Entrées du jeu de données.
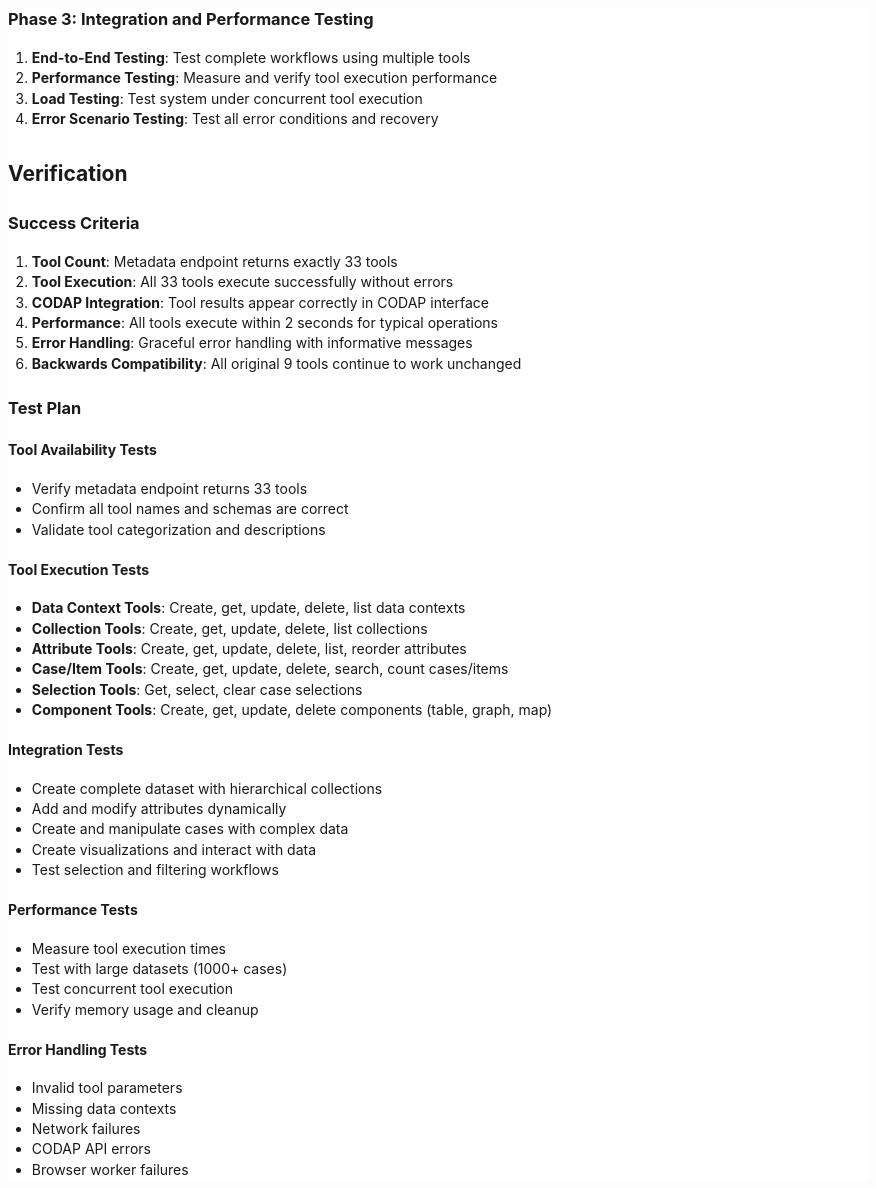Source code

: ### **Phase 3: Integration and Performance Testing**
1. **End-to-End Testing**: Test complete workflows using multiple tools
2. **Performance Testing**: Measure and verify tool execution performance
3. **Load Testing**: Test system under concurrent tool execution
4. **Error Scenario Testing**: Test all error conditions and recovery

## Verification

### **Success Criteria**
1. **Tool Count**: Metadata endpoint returns exactly 33 tools
2. **Tool Execution**: All 33 tools execute successfully without errors
3. **CODAP Integration**: Tool results appear correctly in CODAP interface
4. **Performance**: All tools execute within 2 seconds for typical operations
5. **Error Handling**: Graceful error handling with informative messages
6. **Backwards Compatibility**: All original 9 tools continue to work unchanged

### **Test Plan**

#### **Tool Availability Tests**
- Verify metadata endpoint returns 33 tools
- Confirm all tool names and schemas are correct
- Validate tool categorization and descriptions

#### **Tool Execution Tests**
- **Data Context Tools**: Create, get, update, delete, list data contexts
- **Collection Tools**: Create, get, update, delete, list collections
- **Attribute Tools**: Create, get, update, delete, list, reorder attributes
- **Case/Item Tools**: Create, get, update, delete, search, count cases/items
- **Selection Tools**: Get, select, clear case selections
- **Component Tools**: Create, get, update, delete components (table, graph, map)

#### **Integration Tests**
- Create complete dataset with hierarchical collections
- Add and modify attributes dynamically
- Create and manipulate cases with complex data
- Create visualizations and interact with data
- Test selection and filtering workflows

#### **Performance Tests**
- Measure tool execution times
- Test with large datasets (1000+ cases)
- Test concurrent tool execution
- Verify memory usage and cleanup

#### **Error Handling Tests**
- Invalid tool parameters
- Missing data contexts
- Network failures
- CODAP API errors
- Browser worker failures
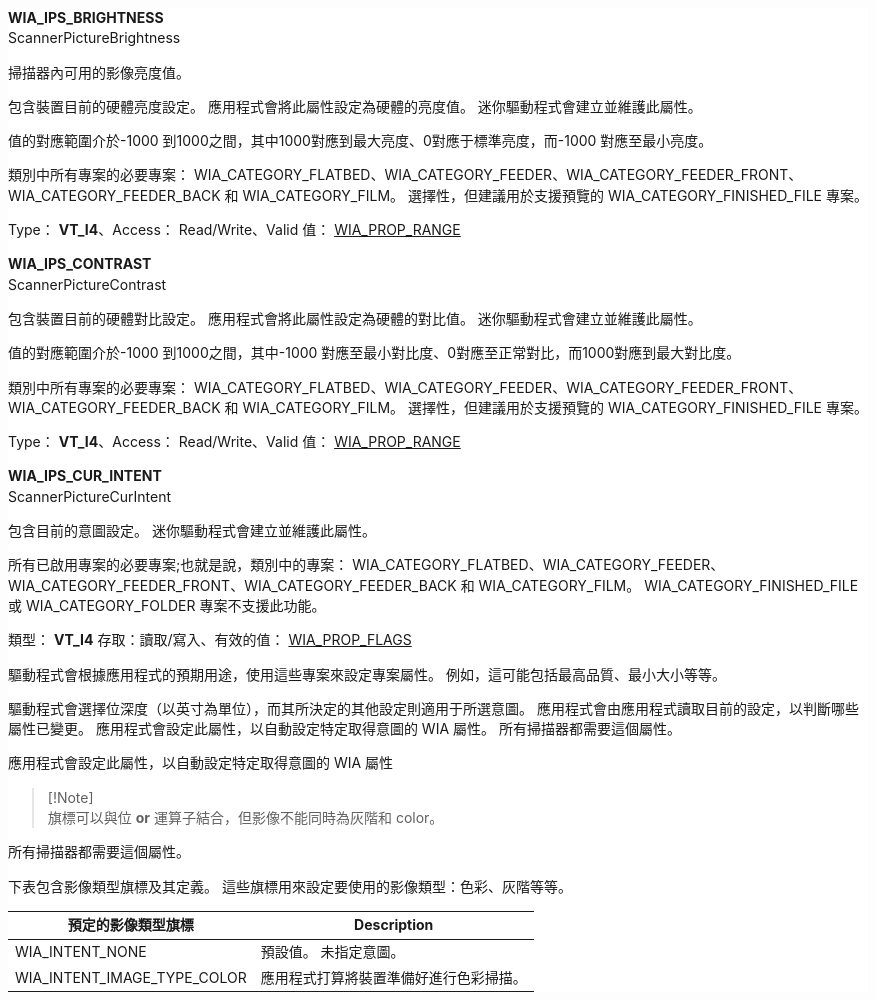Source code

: <p> </p></td>
</tr>
<tr class="even">
<td style="text-align: left;"><span id="WIA_IPS_BRIGHTNESS"></span><span id="wia_ips_brightness"></span><dl> <dt><strong>WIA_IPS_BRIGHTNESS</strong></dt> <dt>ScannerPictureBrightness</dt> </dl></td>
<td style="text-align: left;"><p>掃描器內可用的影像亮度值。</p>
<p>包含裝置目前的硬體亮度設定。 應用程式會將此屬性設定為硬體的亮度值。 迷你驅動程式會建立並維護此屬性。</p>
<p>值的對應範圍介於-1000 到1000之間，其中1000對應到最大亮度、0對應于標準亮度，而-1000 對應至最小亮度。</p>
<p>類別中所有專案的必要專案： WIA_CATEGORY_FLATBED、WIA_CATEGORY_FEEDER、WIA_CATEGORY_FEEDER_FRONT、WIA_CATEGORY_FEEDER_BACK 和 WIA_CATEGORY_FILM。 選擇性，但建議用於支援預覽的 WIA_CATEGORY_FINISHED_FILE 專案。</p>
<p>Type： <strong>VT_I4</strong>、Access： Read/Write、Valid 值： <a href="-wia-property-attributes.md">WIA_PROP_RANGE</a></p></td>
</tr>
<tr class="odd">
<td style="text-align: left;"><span id="WIA_IPS_CONTRAST"></span><span id="wia_ips_contrast"></span><dl> <dt><strong>WIA_IPS_CONTRAST</strong></dt> <dt>ScannerPictureContrast</dt> </dl></td>
<td style="text-align: left;"><p>包含裝置目前的硬體對比設定。 應用程式會將此屬性設定為硬體的對比值。 迷你驅動程式會建立並維護此屬性。</p>
<p>值的對應範圍介於-1000 到1000之間，其中-1000 對應至最小對比度、0對應至正常對比，而1000對應到最大對比度。</p>
<p>類別中所有專案的必要專案： WIA_CATEGORY_FLATBED、WIA_CATEGORY_FEEDER、WIA_CATEGORY_FEEDER_FRONT、WIA_CATEGORY_FEEDER_BACK 和 WIA_CATEGORY_FILM。 選擇性，但建議用於支援預覽的 WIA_CATEGORY_FINISHED_FILE 專案。</p>
<p>Type： <strong>VT_I4</strong>、Access： Read/Write、Valid 值： <a href="-wia-property-attributes.md">WIA_PROP_RANGE</a></p></td>
</tr>
<tr class="even">
<td style="text-align: left;"><span id="WIA_IPS_CUR_INTENT"></span><span id="wia_ips_cur_intent"></span><dl> <dt><strong>WIA_IPS_CUR_INTENT</strong></dt> <dt>ScannerPictureCurIntent</dt> </dl></td>
<td style="text-align: left;"><p>包含目前的意圖設定。 迷你驅動程式會建立並維護此屬性。</p>
<p>所有已啟用專案的必要專案;也就是說，類別中的專案： WIA_CATEGORY_FLATBED、WIA_CATEGORY_FEEDER、WIA_CATEGORY_FEEDER_FRONT、WIA_CATEGORY_FEEDER_BACK 和 WIA_CATEGORY_FILM。 WIA_CATEGORY_FINISHED_FILE 或 WIA_CATEGORY_FOLDER 專案不支援此功能。</p>
<p>類型： <strong>VT_I4</strong> 存取：讀取/寫入、有效的值： <a href="-wia-property-attributes.md">WIA_PROP_FLAGS</a></p>
<p>驅動程式會根據應用程式的預期用途，使用這些專案來設定專案屬性。 例如，這可能包括最高品質、最小大小等等。</p>
<p>驅動程式會選擇位深度（以英寸為單位），而其所決定的其他設定則適用于所選意圖。 應用程式會由應用程式讀取目前的設定，以判斷哪些屬性已變更。 應用程式會設定此屬性，以自動設定特定取得意圖的 WIA 屬性。 所有掃描器都需要這個屬性。</p>
<p>應用程式會設定此屬性，以自動設定特定取得意圖的 WIA 屬性</p>
<div class="alert">
<blockquote>
[!Note]<br />
旗標可以與位 <strong>or</strong> 運算子結合，但影像不能同時為灰階和 color。
</blockquote>
</div>
<div>
 
</div>
<p>所有掃描器都需要這個屬性。</p>
<p>下表包含影像類型旗標及其定義。 這些旗標用來設定要使用的影像類型：色彩、灰階等等。</p>
<p></p>
<table>
<thead>
<tr class="header">
<th>預定的影像類型旗標</th>
<th>Description</th>
</tr>
</thead>
<tbody>
<tr class="odd">
<td>WIA_INTENT_NONE</td>
<td>預設值。 未指定意圖。</td>
</tr>
<tr class="even">
<td>WIA_INTENT_IMAGE_TYPE_COLOR</td>
<td>應用程式打算將裝置準備好進行色彩掃描。</td>
</tr>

Travail demandé.
Réécrivez s'il vous plaît les lignes allant du début jusqu'à celle qui contient « ## Verification », incluse, en remplaçant « Load Testing » par « Stress Testing » et en laissant tout le reste intact. N'incluez pas les images dans la réponse.

Tâche accomplie.
Source code

: ### **Phase 3: Integration and Performance Testing**
1. **End-to-End Testing**: Test complete workflows using multiple tools
2. **Performance Testing**: Measure and verify tool execution performance
3. **Stress Testing**: Test system under concurrent tool execution
4. **Error Scenario Testing**: Test all error conditions and recovery

## Verification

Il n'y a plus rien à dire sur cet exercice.